Please output exactly the run of lines that starts at the line with "Donner bardzo ładnie" and ends at the last line of the records below.

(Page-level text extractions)
********************

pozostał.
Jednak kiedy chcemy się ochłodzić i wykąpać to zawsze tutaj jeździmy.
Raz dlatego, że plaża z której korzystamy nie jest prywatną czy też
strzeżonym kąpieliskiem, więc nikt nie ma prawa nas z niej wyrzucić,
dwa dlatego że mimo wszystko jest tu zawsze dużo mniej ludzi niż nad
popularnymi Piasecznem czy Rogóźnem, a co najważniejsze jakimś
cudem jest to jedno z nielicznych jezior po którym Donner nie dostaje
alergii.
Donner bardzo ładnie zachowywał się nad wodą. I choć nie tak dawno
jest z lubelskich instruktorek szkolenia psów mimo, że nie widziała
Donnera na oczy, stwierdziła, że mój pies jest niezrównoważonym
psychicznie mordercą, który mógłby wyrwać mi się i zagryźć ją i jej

********************

◆ ANSWER TO THE EXERCISE
Donner bardzo ładnie zachowywał się nad wodą. I choć nie tak dawno
jest z lubelskich instruktorek szkolenia psów mimo, że nie widziała
Donnera na oczy, stwierdziła, że mój pies jest niezrównoważonym
psychicznie mordercą, który mógłby wyrwać mi się i zagryźć ją i jej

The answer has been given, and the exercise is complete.